All participants went through magnetic resonance imaging (MRI), a technique used to scan the brains, twice during the course of the study.
Development continuing into adulthood observed
Comparisons of brain scans revealed that parts of the brain continued to develop well past adolescence, researchers revealed.
The wiring the frontal lobe, area of the brain responsible for complex cognitive tasks, continued well into 20s, researchers found.
Though the exact reasons behind ongoing brain development well into young adulthood are not known, researchers believe that the plethora of life experiences like education, independence, establishing a new career, social or family life may be affecting the brain’s hard-core functioning.
Another key observation that emerged in a smaller sample base comprising of relatively young subjects was the wearing-off of the white matter integrity over time – a characteristic of brain degradation, researchers averred.

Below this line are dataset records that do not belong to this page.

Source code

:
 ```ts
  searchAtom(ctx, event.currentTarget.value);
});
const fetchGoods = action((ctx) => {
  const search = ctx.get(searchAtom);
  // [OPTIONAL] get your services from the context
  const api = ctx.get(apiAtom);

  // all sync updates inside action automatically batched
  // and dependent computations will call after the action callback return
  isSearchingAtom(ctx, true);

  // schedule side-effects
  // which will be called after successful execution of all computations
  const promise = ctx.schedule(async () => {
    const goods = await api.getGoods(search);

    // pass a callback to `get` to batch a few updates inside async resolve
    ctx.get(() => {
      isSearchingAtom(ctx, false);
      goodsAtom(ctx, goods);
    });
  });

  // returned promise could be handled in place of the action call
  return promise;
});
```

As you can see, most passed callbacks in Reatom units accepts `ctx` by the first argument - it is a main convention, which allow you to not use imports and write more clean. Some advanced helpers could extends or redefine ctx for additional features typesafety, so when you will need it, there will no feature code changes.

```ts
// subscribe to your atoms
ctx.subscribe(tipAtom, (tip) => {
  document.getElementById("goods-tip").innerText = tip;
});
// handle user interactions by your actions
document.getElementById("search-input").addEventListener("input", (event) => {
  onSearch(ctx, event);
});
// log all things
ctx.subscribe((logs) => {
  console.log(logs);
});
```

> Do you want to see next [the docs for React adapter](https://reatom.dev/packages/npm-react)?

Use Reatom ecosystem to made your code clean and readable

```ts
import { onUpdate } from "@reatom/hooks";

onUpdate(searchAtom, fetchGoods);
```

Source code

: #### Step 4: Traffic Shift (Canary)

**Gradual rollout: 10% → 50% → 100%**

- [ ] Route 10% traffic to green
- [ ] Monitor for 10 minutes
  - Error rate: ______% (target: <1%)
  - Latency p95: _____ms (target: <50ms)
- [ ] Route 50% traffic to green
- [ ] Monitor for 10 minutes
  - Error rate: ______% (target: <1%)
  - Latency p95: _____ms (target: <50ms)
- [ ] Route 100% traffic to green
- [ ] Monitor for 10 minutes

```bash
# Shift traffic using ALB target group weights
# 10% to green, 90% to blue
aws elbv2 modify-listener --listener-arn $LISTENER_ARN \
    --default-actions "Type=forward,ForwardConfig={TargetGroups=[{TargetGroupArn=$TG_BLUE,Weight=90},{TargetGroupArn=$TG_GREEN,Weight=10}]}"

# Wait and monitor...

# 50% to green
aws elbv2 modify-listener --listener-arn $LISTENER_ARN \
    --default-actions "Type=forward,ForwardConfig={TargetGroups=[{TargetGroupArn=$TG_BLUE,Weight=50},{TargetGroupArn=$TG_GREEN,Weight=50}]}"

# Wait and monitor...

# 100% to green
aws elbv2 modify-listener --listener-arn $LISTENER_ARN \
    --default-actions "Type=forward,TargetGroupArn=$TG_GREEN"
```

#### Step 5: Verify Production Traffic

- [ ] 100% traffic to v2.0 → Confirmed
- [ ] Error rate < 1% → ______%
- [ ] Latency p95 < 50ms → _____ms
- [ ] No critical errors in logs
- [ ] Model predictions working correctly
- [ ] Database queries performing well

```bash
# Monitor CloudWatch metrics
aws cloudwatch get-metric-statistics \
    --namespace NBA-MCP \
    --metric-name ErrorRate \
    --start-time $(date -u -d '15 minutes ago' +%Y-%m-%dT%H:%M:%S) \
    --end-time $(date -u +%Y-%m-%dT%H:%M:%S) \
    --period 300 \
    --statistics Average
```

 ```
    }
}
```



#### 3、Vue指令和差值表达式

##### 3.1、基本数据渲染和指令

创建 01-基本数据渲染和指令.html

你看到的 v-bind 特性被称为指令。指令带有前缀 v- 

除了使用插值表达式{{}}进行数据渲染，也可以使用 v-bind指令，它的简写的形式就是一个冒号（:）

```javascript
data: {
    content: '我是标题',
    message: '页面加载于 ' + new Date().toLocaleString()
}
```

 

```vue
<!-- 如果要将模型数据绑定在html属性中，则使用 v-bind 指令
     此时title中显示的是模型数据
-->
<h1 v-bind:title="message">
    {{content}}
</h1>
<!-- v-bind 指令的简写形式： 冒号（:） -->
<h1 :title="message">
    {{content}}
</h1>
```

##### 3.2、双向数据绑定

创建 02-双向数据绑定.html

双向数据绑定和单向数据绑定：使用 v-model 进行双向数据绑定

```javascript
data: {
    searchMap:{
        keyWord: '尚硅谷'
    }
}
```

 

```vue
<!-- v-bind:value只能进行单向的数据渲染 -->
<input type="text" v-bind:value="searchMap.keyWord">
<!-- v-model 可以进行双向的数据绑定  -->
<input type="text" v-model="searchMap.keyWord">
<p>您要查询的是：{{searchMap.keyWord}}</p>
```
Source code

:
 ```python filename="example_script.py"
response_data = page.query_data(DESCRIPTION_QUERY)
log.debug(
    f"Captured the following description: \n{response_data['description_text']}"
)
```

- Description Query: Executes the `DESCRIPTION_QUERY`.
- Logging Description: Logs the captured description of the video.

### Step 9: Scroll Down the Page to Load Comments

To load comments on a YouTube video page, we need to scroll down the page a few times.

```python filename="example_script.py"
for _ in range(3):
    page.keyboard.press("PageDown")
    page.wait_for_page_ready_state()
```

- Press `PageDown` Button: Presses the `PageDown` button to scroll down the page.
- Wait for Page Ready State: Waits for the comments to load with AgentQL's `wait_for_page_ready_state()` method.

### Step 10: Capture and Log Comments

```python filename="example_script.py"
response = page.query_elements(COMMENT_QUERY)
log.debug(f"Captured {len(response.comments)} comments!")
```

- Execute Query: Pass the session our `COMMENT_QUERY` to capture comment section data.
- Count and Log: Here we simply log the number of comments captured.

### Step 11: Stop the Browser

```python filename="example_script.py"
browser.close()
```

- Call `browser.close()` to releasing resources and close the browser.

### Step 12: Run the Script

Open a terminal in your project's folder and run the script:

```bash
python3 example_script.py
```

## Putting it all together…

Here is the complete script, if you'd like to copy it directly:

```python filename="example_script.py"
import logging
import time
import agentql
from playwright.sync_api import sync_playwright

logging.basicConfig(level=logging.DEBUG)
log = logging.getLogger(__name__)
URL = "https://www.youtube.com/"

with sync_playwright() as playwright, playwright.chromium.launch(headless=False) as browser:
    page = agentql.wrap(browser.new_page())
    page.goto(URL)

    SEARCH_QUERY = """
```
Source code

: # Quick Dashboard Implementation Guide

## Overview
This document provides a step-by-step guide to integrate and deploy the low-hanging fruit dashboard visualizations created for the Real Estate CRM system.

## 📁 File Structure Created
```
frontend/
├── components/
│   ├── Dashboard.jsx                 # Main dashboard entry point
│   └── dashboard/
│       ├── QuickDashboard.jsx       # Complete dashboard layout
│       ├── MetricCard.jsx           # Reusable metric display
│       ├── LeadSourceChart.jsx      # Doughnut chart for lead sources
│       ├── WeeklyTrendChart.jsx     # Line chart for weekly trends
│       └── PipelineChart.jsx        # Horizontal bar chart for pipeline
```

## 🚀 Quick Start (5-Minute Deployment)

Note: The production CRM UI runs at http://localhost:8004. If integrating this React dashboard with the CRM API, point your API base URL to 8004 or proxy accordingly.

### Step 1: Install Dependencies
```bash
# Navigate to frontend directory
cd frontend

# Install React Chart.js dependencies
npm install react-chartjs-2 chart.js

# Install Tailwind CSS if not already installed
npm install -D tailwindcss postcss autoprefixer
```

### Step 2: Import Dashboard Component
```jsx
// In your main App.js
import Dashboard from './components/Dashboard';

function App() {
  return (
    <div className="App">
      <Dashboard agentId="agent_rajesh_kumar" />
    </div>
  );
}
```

The researchers speculate that the signs of brain degradation in brain scans may signify early stages of psychiatric disorders.
“What’s interesting is a lot of psychiatric illness and other disorders emerge during adolescence, so some of the thought might be if certain tracts start to degenerate too soon, it may not be responsible for these disorders, but it may be one of the factors that makes someone more susceptible to developing these disorders,” said Beaulieu.
The findings of the study feature in the Journal of Neuroscience.